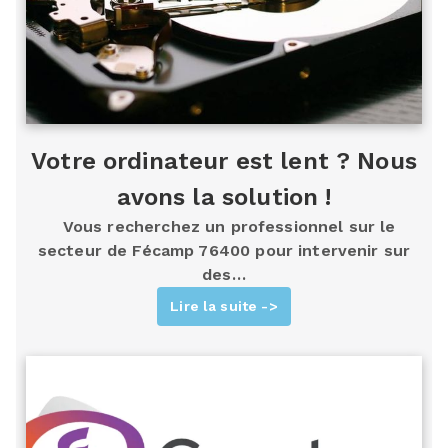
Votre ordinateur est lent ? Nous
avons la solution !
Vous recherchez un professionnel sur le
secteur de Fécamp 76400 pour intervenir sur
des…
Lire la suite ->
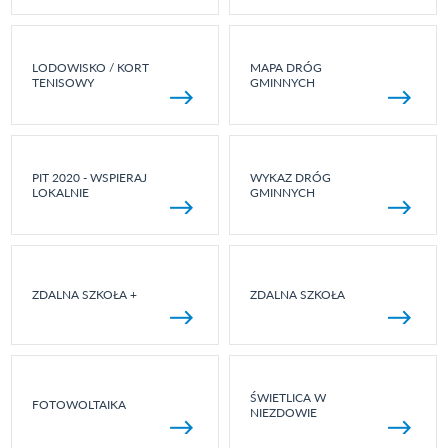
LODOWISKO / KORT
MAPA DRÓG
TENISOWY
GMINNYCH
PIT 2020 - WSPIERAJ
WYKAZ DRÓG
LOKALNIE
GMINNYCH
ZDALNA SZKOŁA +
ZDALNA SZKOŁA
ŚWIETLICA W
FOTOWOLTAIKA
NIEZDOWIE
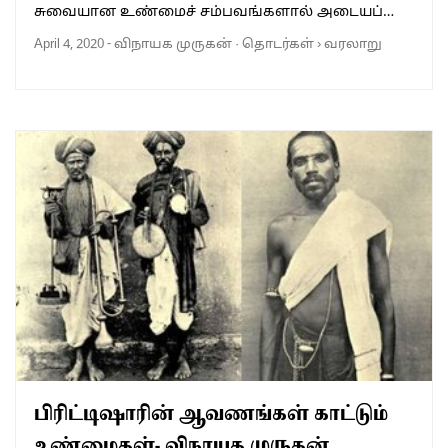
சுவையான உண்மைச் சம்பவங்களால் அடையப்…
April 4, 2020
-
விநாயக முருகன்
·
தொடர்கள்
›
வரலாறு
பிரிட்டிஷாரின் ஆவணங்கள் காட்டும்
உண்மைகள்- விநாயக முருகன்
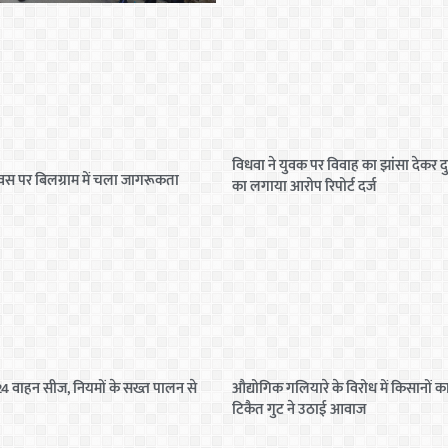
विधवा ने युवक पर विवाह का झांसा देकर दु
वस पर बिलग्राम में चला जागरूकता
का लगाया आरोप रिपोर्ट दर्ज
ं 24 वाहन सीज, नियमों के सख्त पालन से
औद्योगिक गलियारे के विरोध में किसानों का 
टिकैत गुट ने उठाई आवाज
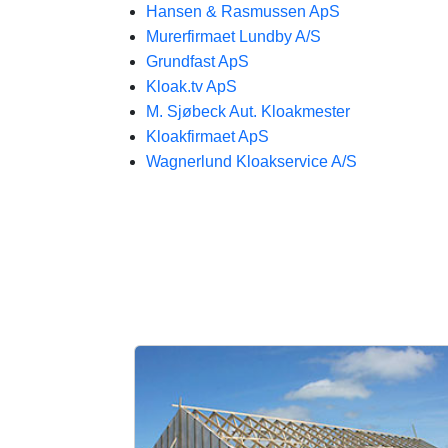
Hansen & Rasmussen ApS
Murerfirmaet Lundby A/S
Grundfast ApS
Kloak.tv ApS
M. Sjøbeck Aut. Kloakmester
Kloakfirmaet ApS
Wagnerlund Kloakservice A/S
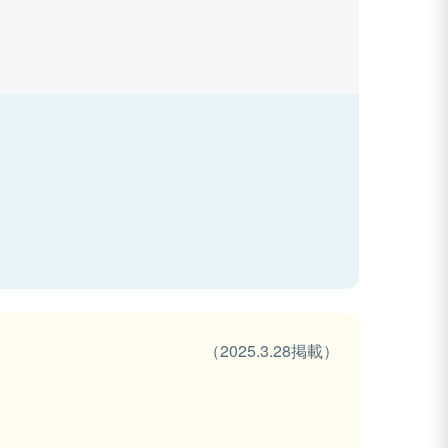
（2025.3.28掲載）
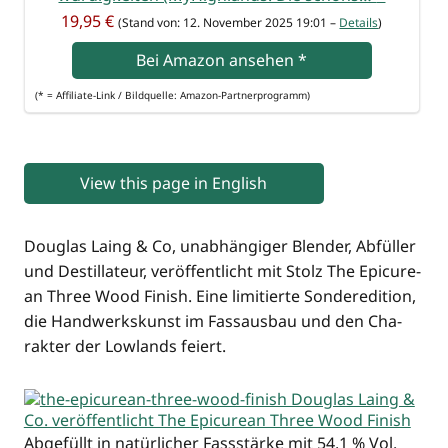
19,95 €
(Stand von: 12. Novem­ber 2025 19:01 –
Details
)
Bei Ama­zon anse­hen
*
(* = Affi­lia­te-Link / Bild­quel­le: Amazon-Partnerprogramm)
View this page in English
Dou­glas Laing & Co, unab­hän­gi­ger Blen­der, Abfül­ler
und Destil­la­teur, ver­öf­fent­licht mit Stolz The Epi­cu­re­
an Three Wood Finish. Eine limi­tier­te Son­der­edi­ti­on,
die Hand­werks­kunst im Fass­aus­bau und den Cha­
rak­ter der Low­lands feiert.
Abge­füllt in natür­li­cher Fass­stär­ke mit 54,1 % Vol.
----
Task description:
Output the text of every item above, line by line and unchanged, leaving out the pictures.

Reply to the exercise:
Votre ordinateur est lent ? Nous
avons la solution !
Vous recherchez un professionnel sur le
secteur de Fécamp 76400 pour intervenir sur
des…
Lire la suite ->
LODOWISKO / KORT
MAPA DRÓG
TENISOWY
GMINNYCH
PIT 2020 - WSPIERAJ
WYKAZ DRÓG
LOKALNIE
GMINNYCH
ZDALNA SZKOŁA +
ZDALNA SZKOŁA
ŚWIETLICA W
FOTOWOLTAIKA
NIEZDOWIE
சுவையான உண்மைச் சம்பவங்களால் அடையப்…
April 4, 2020
-
விநாயக முருகன்
·
தொடர்கள்
›
வரலாறு
பிரிட்டிஷாரின் ஆவணங்கள் காட்டும்
உண்மைகள்- விநாயக முருகன்
विधवा ने युवक पर विवाह का झांसा देकर दु
वस पर बिलग्राम में चला जागरूकता
का लगाया आरोप रिपोर्ट दर्ज
ं 24 वाहन सीज, नियमों के सख्त पालन से
औद्योगिक गलियारे के विरोध में किसानों का 
टिकैत गुट ने उठाई आवाज
Hansen & Rasmussen ApS
Murerfirmaet Lundby A/S
Grundfast ApS
Kloak.tv ApS
M. Sjøbeck Aut. Kloakmester
Kloakfirmaet ApS
Wagnerlund Kloakservice A/S
（2025.3.28掲載）
19,95 €
(Stand von: 12. Novem­ber 2025 19:01 –
Details
)
Bei Ama­zon anse­hen
*
(* = Affi­lia­te-Link / Bild­quel­le: Amazon-Partnerprogramm)
View this page in English
Dou­glas Laing & Co, unab­hän­gi­ger Blen­der, Abfül­ler
und Destil­la­teur, ver­öf­fent­licht mit Stolz The Epi­cu­re­
an Three Wood Finish. Eine limi­tier­te Son­der­edi­ti­on,
die Hand­werks­kunst im Fass­aus­bau und den Cha­
rak­ter der Low­lands feiert.
Abge­füllt in natür­li­cher Fass­stär­ke mit 54,1 % Vol.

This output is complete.